Let’s see if we can code it up in Haskell:

-- Matrix with unrestricted dimension
newtype Matrix a = Matrix { unMatrix :: [[a]] }

-- Show instance for convenience
instance Show a => Show (Matrix a) where
  show (Matrix m) = show m

-- fmap: map the function across every single element of the matrix
instance Functor Matrix where
  fmap f = Matrix . map (map f) . unMatrix

Here we define a Matrix type as a nested list, a Show instance for convenience, and a Functor instance where we define how to map a function across every element of a Matrix.

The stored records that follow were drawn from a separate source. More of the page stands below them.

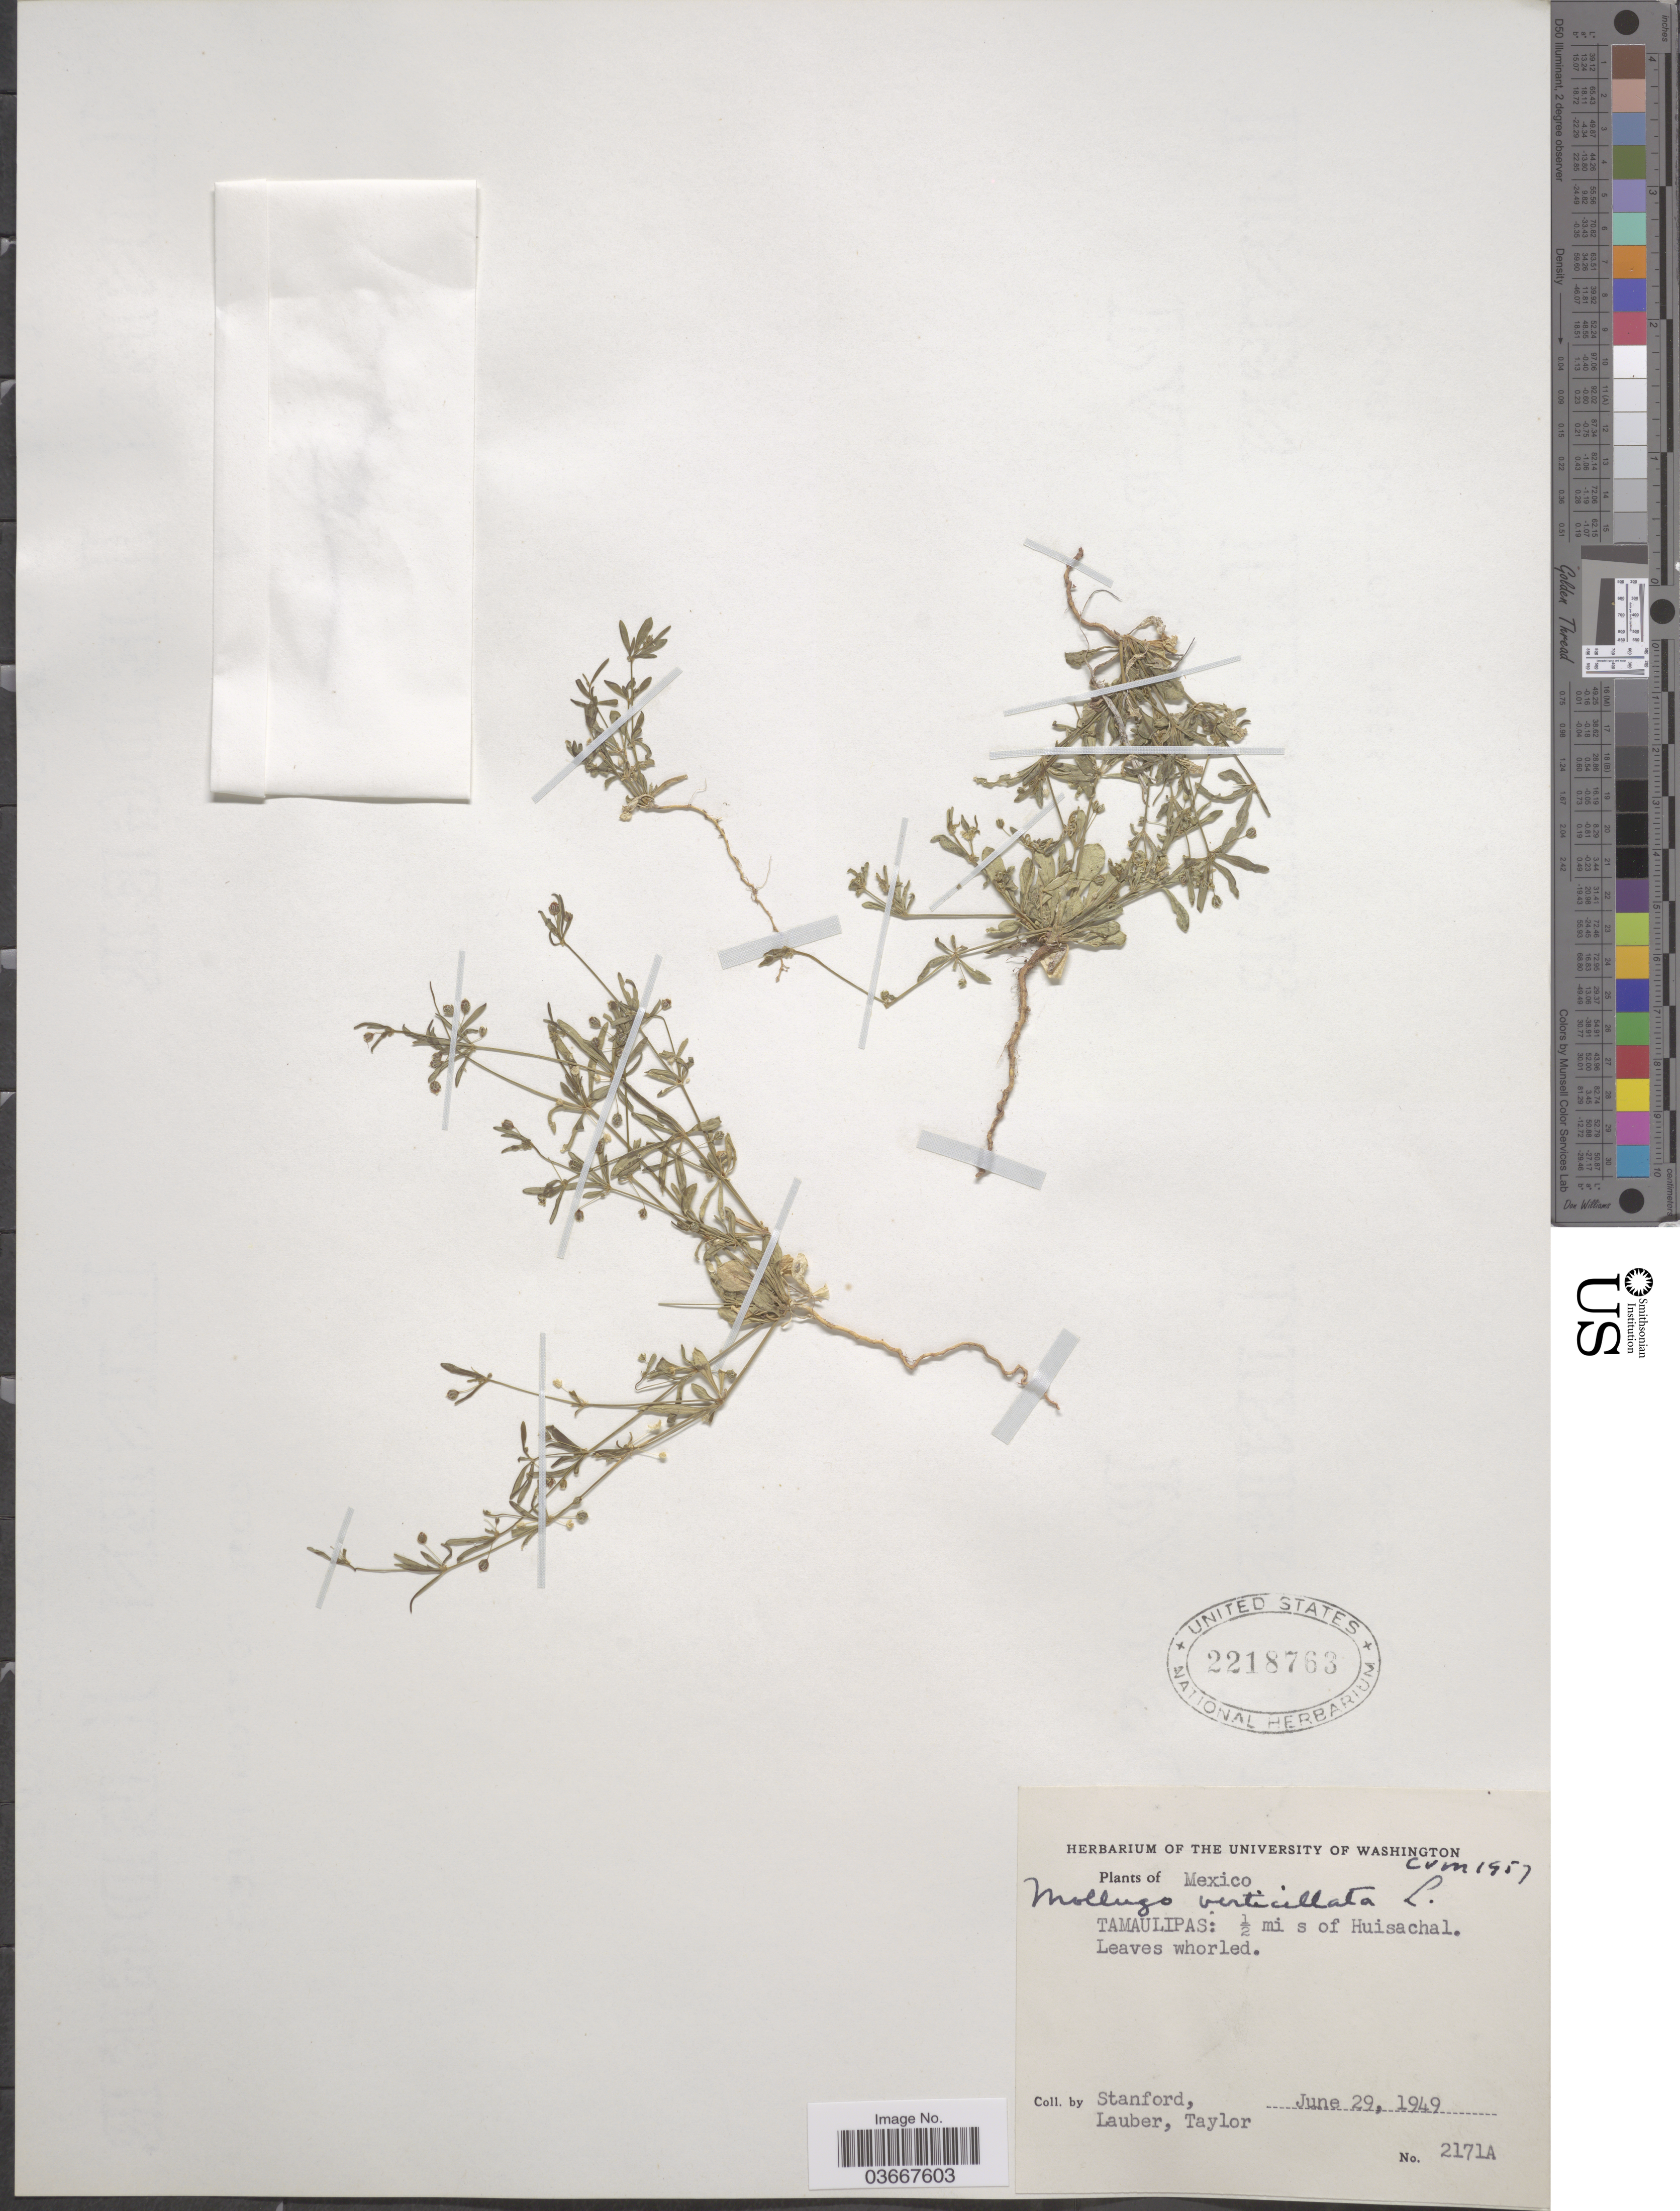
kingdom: Plantae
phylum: Tracheophyta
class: Magnoliopsida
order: Caryophyllales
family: Molluginaceae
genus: Mollugo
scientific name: Mollugo verticillata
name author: L.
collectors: -. Stanford, Lauber, -- & -- Taylor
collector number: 2171A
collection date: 1949-06-29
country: Mexico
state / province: Tamaulipas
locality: ½ mi s of Huisachal.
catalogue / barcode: US 2218763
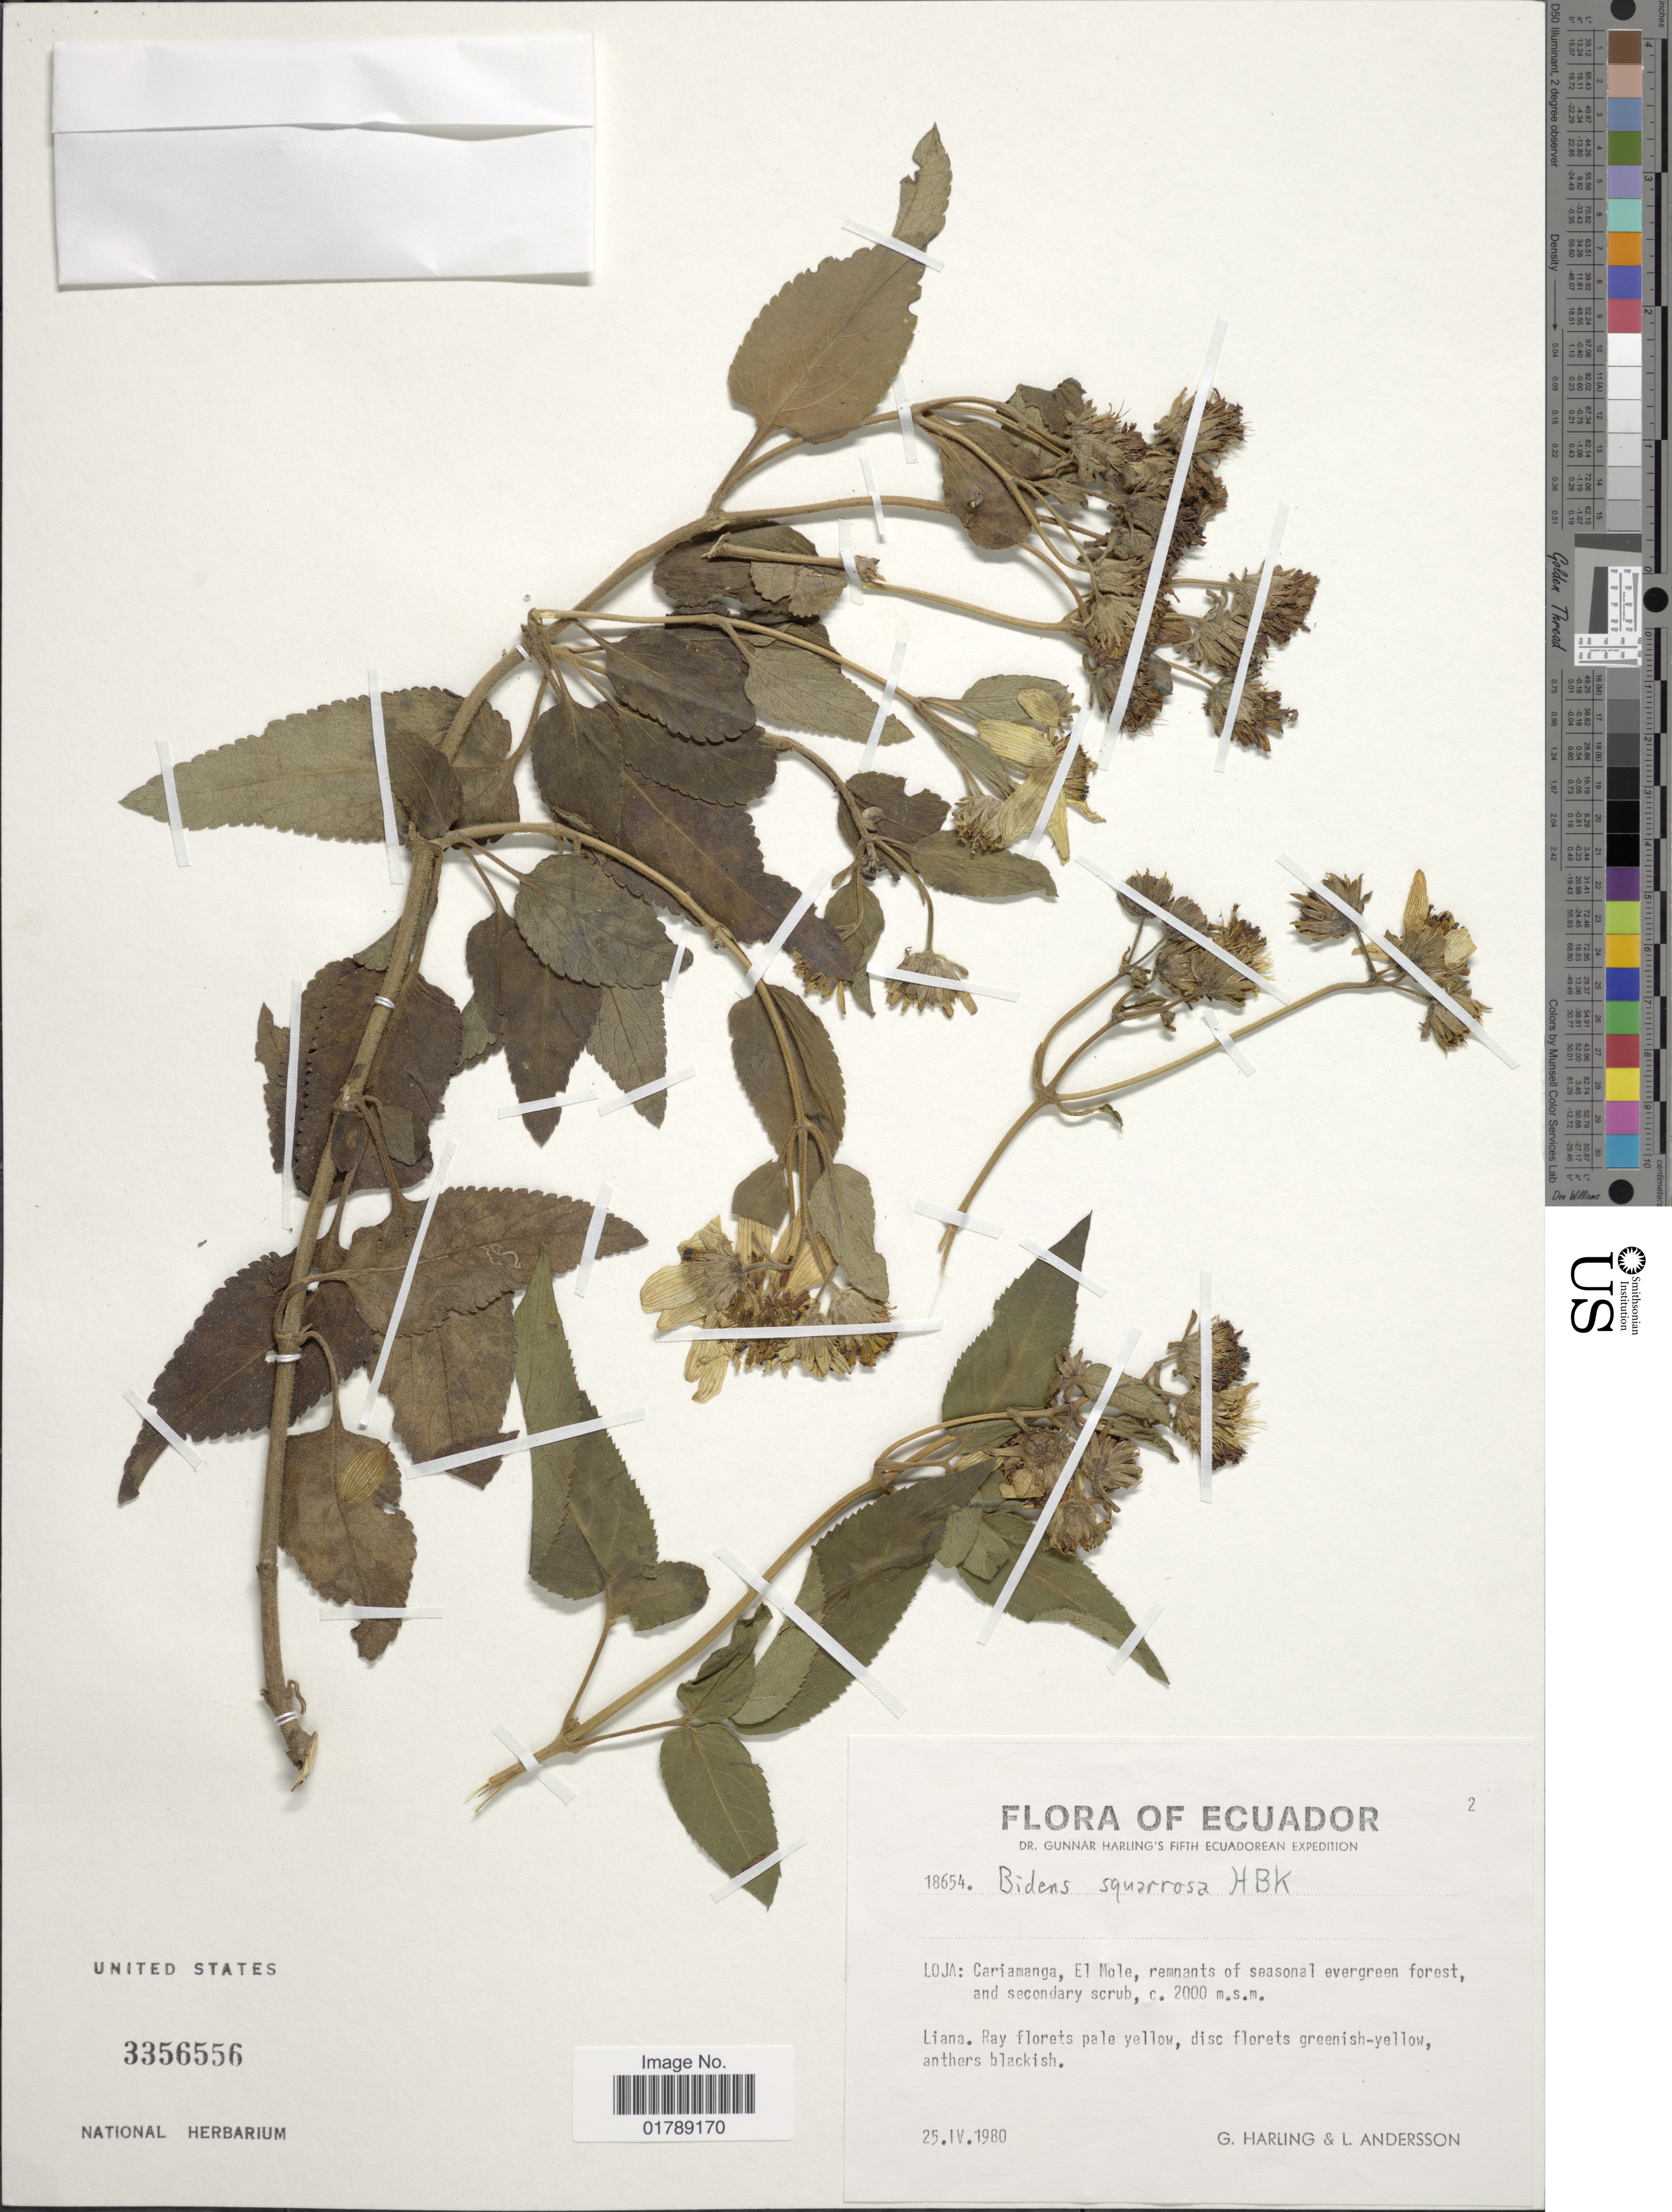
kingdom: Plantae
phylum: Tracheophyta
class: Magnoliopsida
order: Asterales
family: Asteraceae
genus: Bidens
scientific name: Bidens squarrosa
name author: Kunth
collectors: G. Harling & L. Andersson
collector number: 18654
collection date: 1980-04-25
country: Ecuador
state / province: Loja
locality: Cariamanga, El Mole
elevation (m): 2000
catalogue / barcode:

ghci> Matrix [[1,2],[3,4]]
[
  [1,2],
  [3,4]
]

-- Multiply every element by 10
ghci> fmap (*10) (Matrix [[1,2],[3,4]])
[
  [10,20],
  [30,40]
]

Here’s an illustration of the previous example:

Now we get to Applicative instance. pure is easy – just make a single element matrix. But what about <*> :: f (a -> b) -> f a -> f b? How do we apply a Matrix of functions to a Matrix of single elements? It turns out that we can do exactly what is shown in the picture at the beginning of the article! We can simply apply each function we have in the Matrix:

blockedAp :: Matrix (a -> b) -> Matrix a -> Matrix (Matrix b)
blockedAp (Matrix ff) a = Matrix $
  for ff $ \row ->
    for row $ \f ->
      fmap f a

This function doesn’t get us fully there; it returns a nested Matrix (Matrix b), where the definition of <*> asks for a Matrix b. But this is just a block matrix:

And just like in the Kronecker product, we can flatten the blocked matrix:

-- Flatten a block matrix
unblock :: Matrix (Matrix a) -> Matrix a
unblock (Matrix mm) = Matrix $ concatMap (foldl unblockRow []) mm
  where
  unblockRow [] (Matrix m) = m
  unblockRow acc (Matrix m) = zipWith (++) acc m

We can then put these together and get the Applicative instance.

instance Applicative Matrix where
  pure v = Matrix [[v]]
  (<*>) ff a = unblock (blockedAp ff a)

ghci> ff = Matrix [[(*2), (*3)], [(*4), (*5)]]
ghci> a = Matrix [[1, 10], [100, 1000]]
ghci> ff <*> a
[
  [2,20,3,30],
  [200,2000,300,3000],
  [4,40,5,50],
  [400,4000,500,5000]
]
ghci>

Now we can define the Kronecker product in terms of the Applicative:

ghci> kronecker a b = (fmap (*) a) <*> b
ghci> kronecker (Matrix [[2,4]]) a
[
  [2,20,4,40],
  [200,2000,400,4000]
]

But what about Monad? I tried to derive a Monad instance using unblock and fmap, but it’s not necessarily lawful, because the function argument to bind can return different matrix sizes for different inputs. For example:

ghci> let f x = if x == 0 then Matrix [[]] else Matrix [[1,2],[3,4]]
ghci> (Matrix [[0,2]] >>= f) >>= return
[[1,2]]
ghci> (Matrix [[0,2]]) >>= (\x -> f x >>= return)
[[1,2],[3,4]]

This violates the monad associativity law: (m >>= g) >>= h = m >>= (\x -> g x >>= return). So we have to settle for Applicative unless there’s a different, lawful definition.